=== Dataset records ===
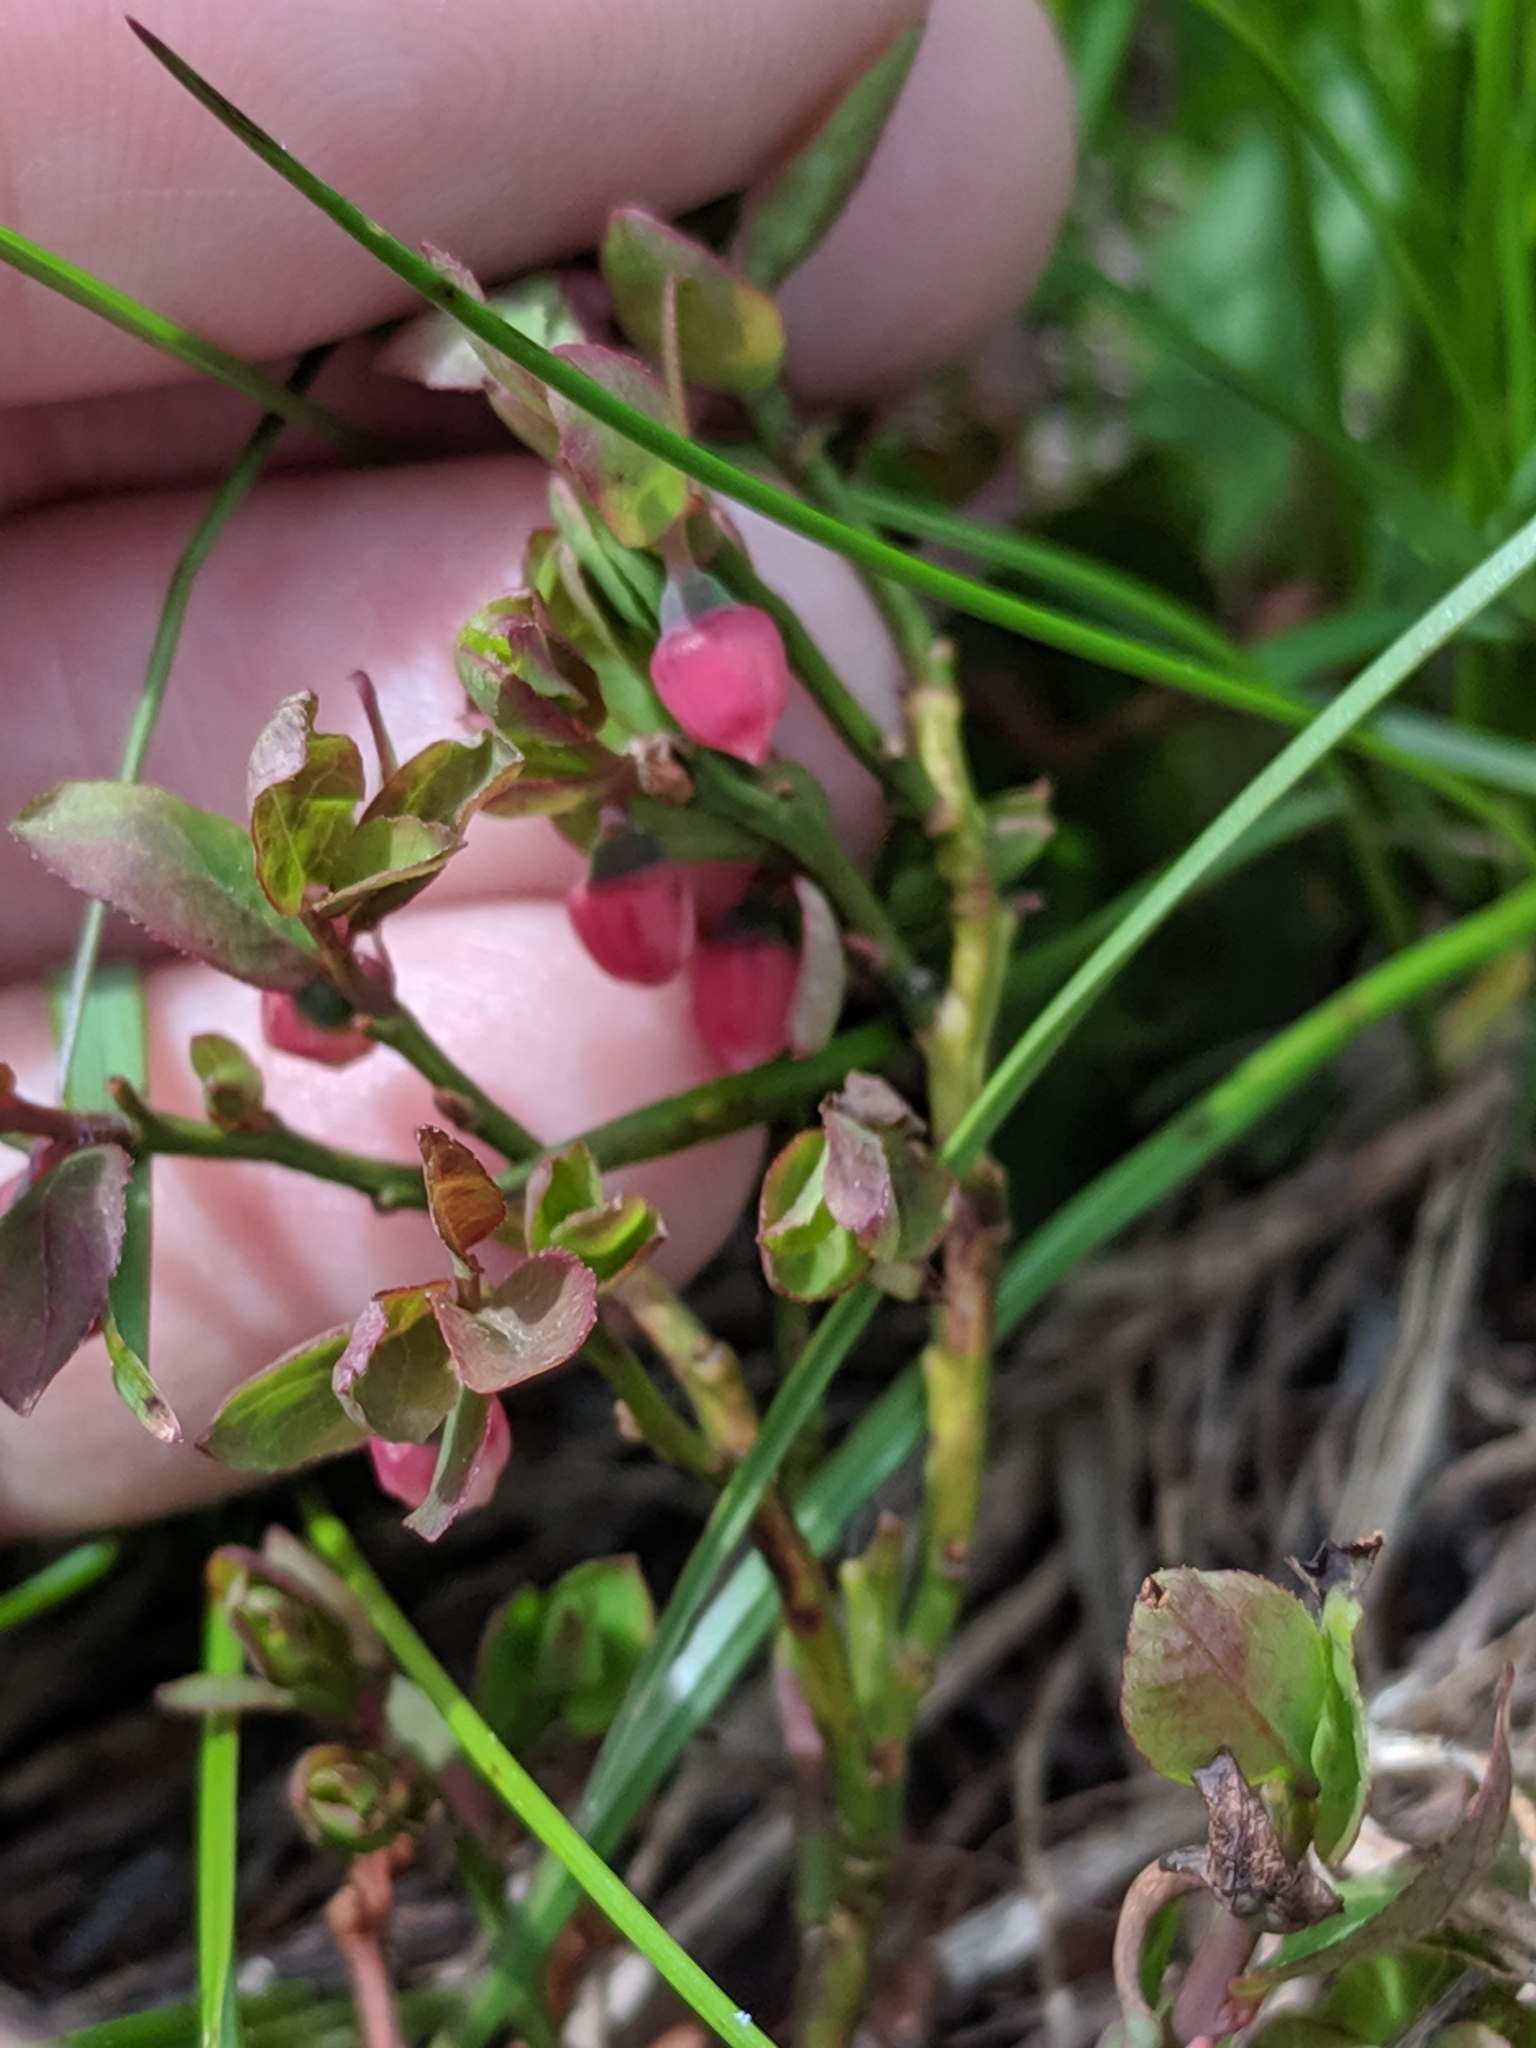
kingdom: Plantae
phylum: Tracheophyta
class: Magnoliopsida
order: Ericales
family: Ericaceae
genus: Vaccinium
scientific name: Vaccinium myrtillus
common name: Bilberry
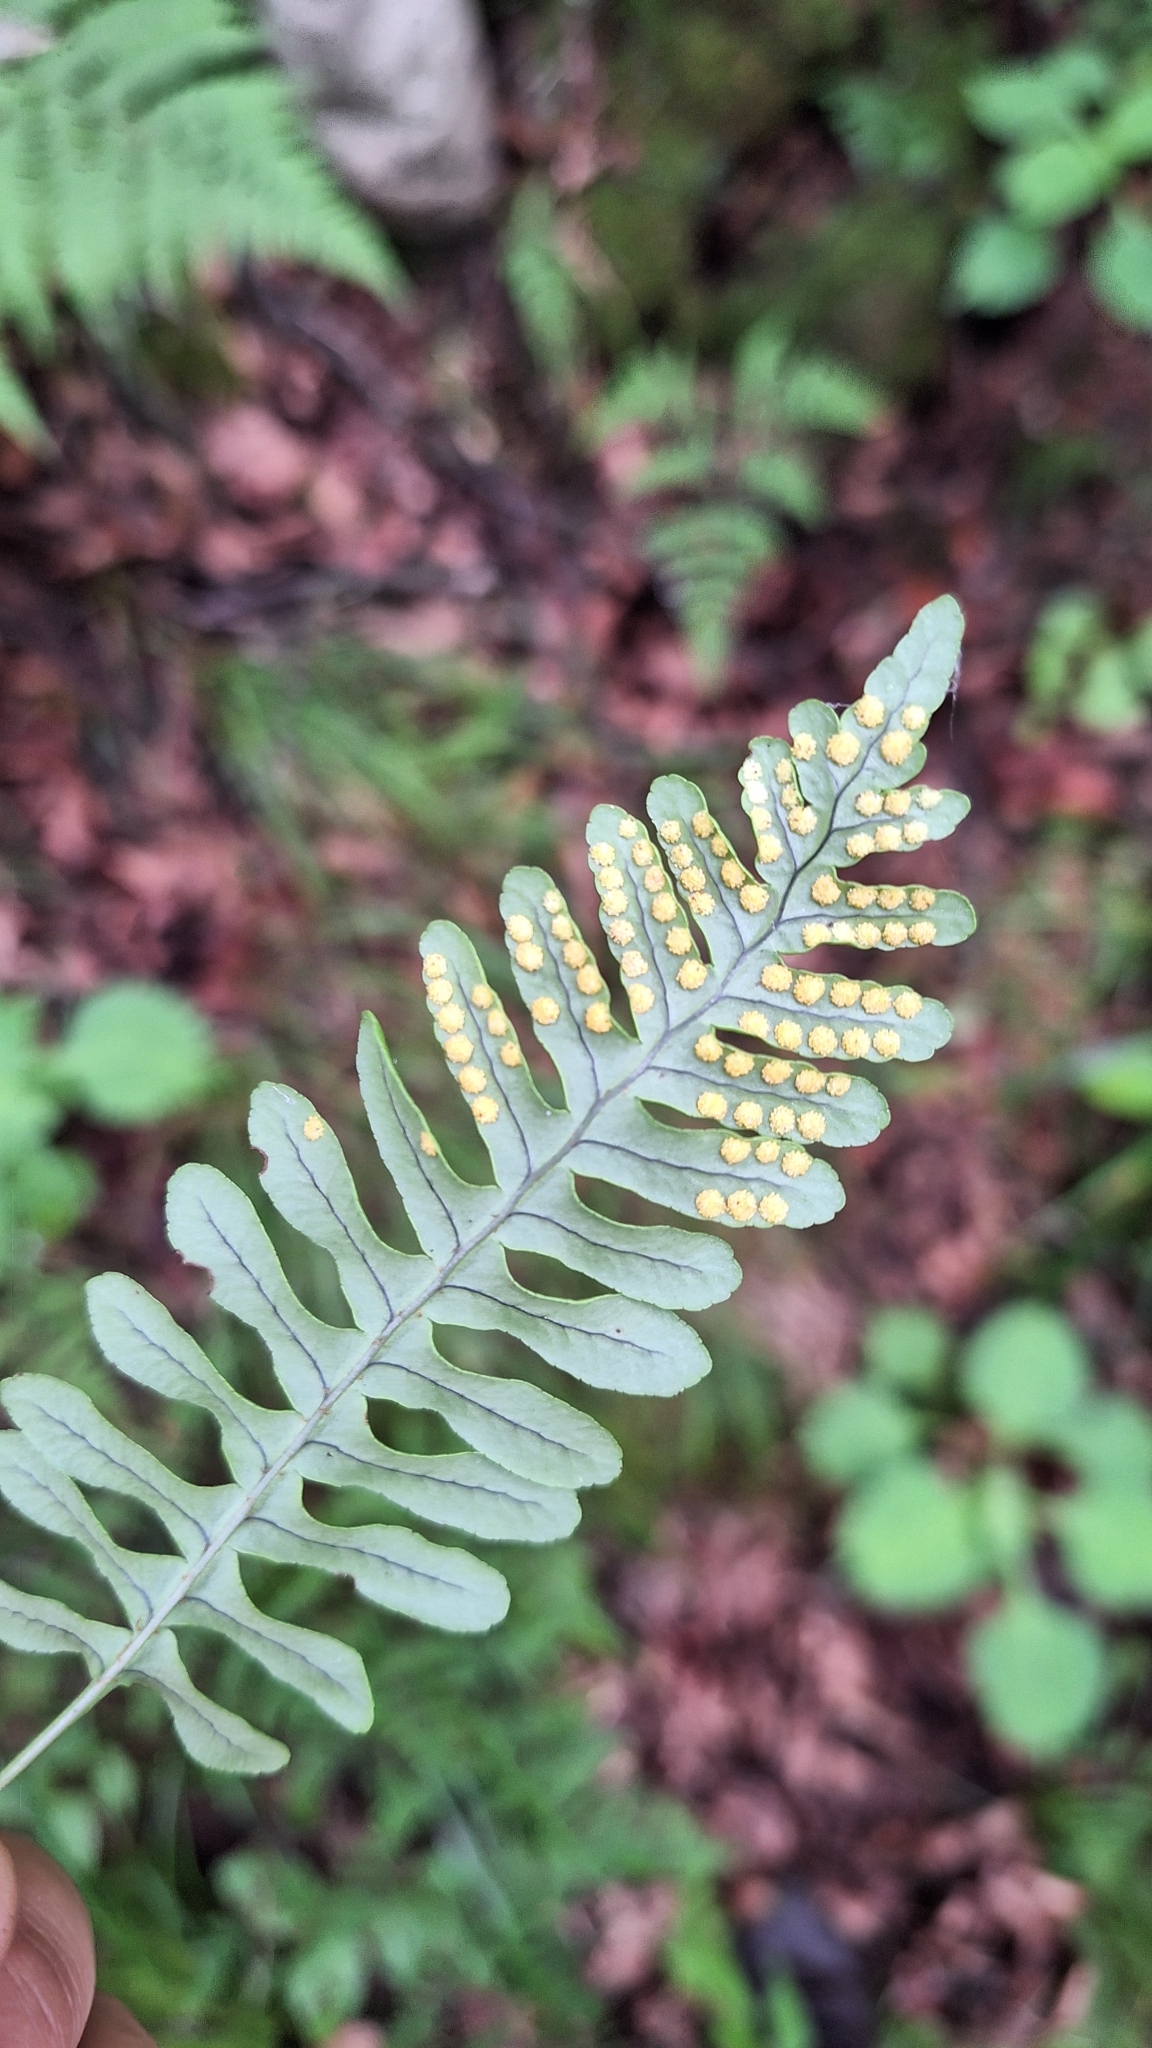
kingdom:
===
__Requirement__: Can you rewrite all the rows above with "common name" replaced by "vernacular name" and everything else unchanged, leaving out the pictures?

__Written response__:
kingdom: Plantae
phylum: Tracheophyta
class: Magnoliopsida
order: Ericales
family: Ericaceae
genus: Vaccinium
scientific name: Vaccinium myrtillus
vernacular name: Bilberry
kingdom:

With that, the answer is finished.